Shocked to see I haven't written for a month. I was busy but still I should be writing more often. I am now back from two weeks of doing talks for the book in NY, NJ and Philly. I usually talk with an acting class of 20ish at a time. 50 students is big class. Circle in the Square was probably 50-60 students, Rider U was about 100, but Temple took the cake at 200 in their big theatre. I will write about that later because I want to tell you about working on a film recently.
I auditioned for the great John Papsidera, and I say great because he makes you feel great when you read for him (he also went in on a fun restaurant in Hollywood that is a good eatery), and got the job. 2 scenes, one days' work, in Atlanta, on a feature film. So I had to fly there, work for a day, and fly home. Tidy.

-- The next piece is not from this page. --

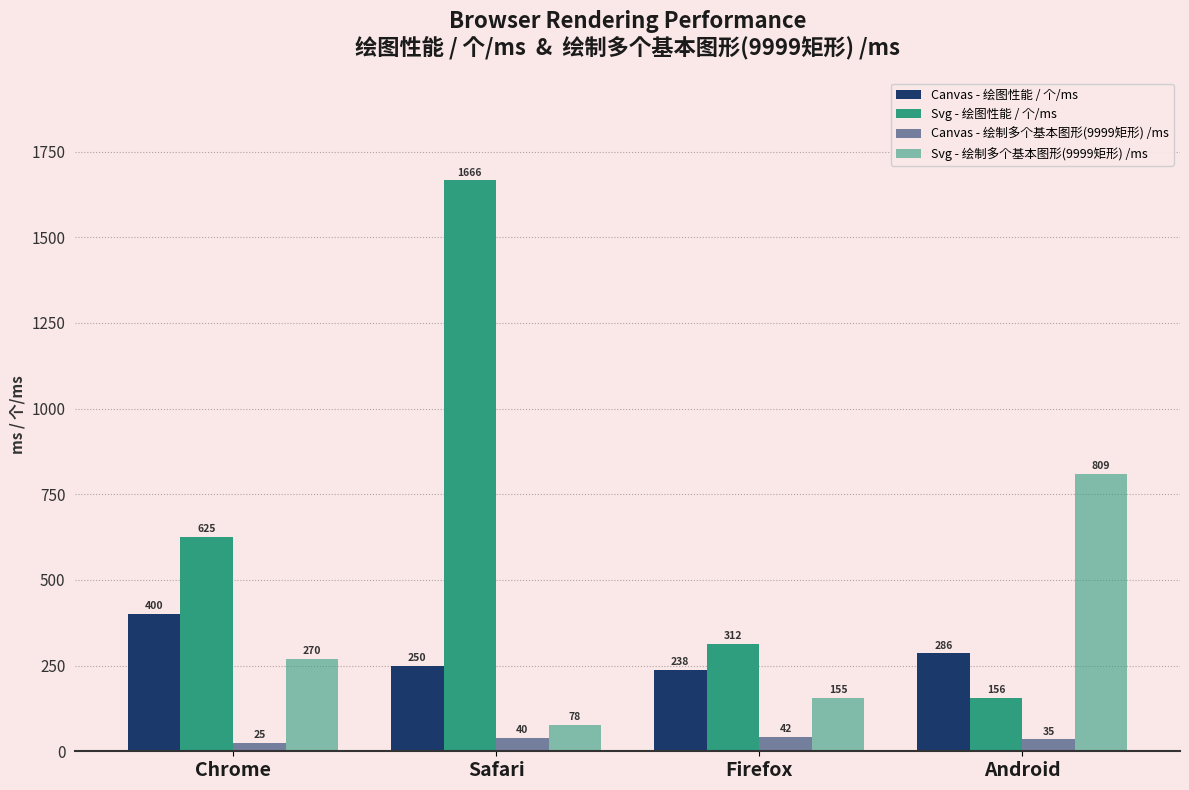

Which has a higher value, Safari or Android?

Android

We are lucky to be working, but actors always find a reason to complain the second after they get over the flattery of getting the job, don't we? "All the way to Atlanta?! For one day!?" Oh yeah, I've heard things like that from actor friends. Not me of course, but other actors….(ha!)

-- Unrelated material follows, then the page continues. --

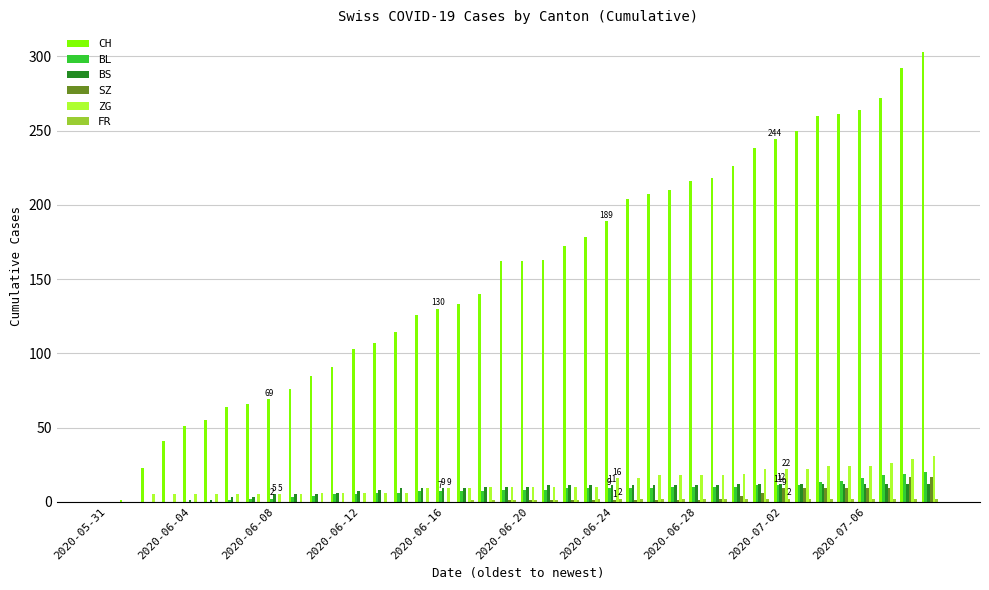

What is the maximum value shown in the chart?

303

The scene was with Josh Lucas and Kathryn Heigl. They were great, the director was great, the first AD allowed me to invite my two young cousins who were taken out of school as a surprise to visit me on the set. Josh and Kathryn were great with the kids. About 4 hours into the day I was looking at the call sheet as saw that she was listed as an exec producer. I went to her and kidded her about being my boss saying, "I should have spent all my time here making you my best friend, laughing at all your jokes and telling you how pretty you are!" She waved me off saying it was nothing more than a vanity title. But you know…a few years ago I would have been doing that, for real, thinking it would make a difference in my career.

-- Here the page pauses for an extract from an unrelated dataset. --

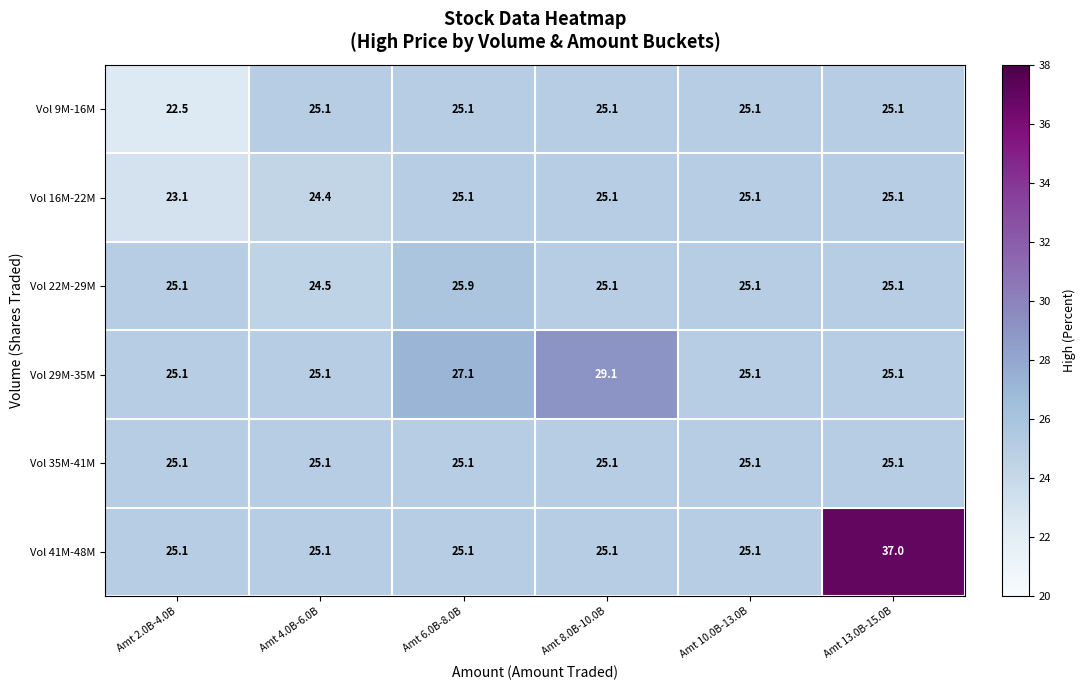

The value of Vol 41M-48M at Amt 4.0B-6.0B is 25.1. True or false?

True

Now, I'm much more interested in enjoying the day I could have with my little cousins who are 9 and 7 and on their first film set. They were given full access to the set and watched us film all day. When I was leaving I asked Kathryn for a picture with the boys and she happily obliged. Then she hugged me goodbye and said in my ear, "Thanks so much for traveling all the way from LA to come in for one day and be awesome in the scenes with us."
That's not common folks. Usually the stars of the film are very good about letting you know how good you should feel about being part of their film, and spending time with them. We fellow actors contribute and we make the whole thing better, but it's often reduced nothing more than the opportunity to be close to something that could make us bigger and better. So as I joked with her earlier about being my boss, that feeling is very true and common. Buddy up to the big star and your career could change!
It's a piece of bad information we've been fed for years.
If you do your work and you're good, and you're respectful, you don't have to buddy up to the stars to gain their favor. Big stars won't really ever decide to make you their best friend and share their stardom with you based on doing a movie with them. of course if people like you and you're a good actor and you make their life better and their projects better, you could make a strategic friend of anyone, but that has to happen on it's own. Every celeb ever knows what everyone around them wants from them. You don't have to plant the seed that you'd like to do every KH film from here on. She knows. You're an actor.
I was happy for the entire experience, the best part was spending the rest of the day with my cousins and having them show off their picture with KH to their friends and all the plans for it at school the next day.
I don't know the hype on Katherine, but I know she has great habits where fellow actors are concerned.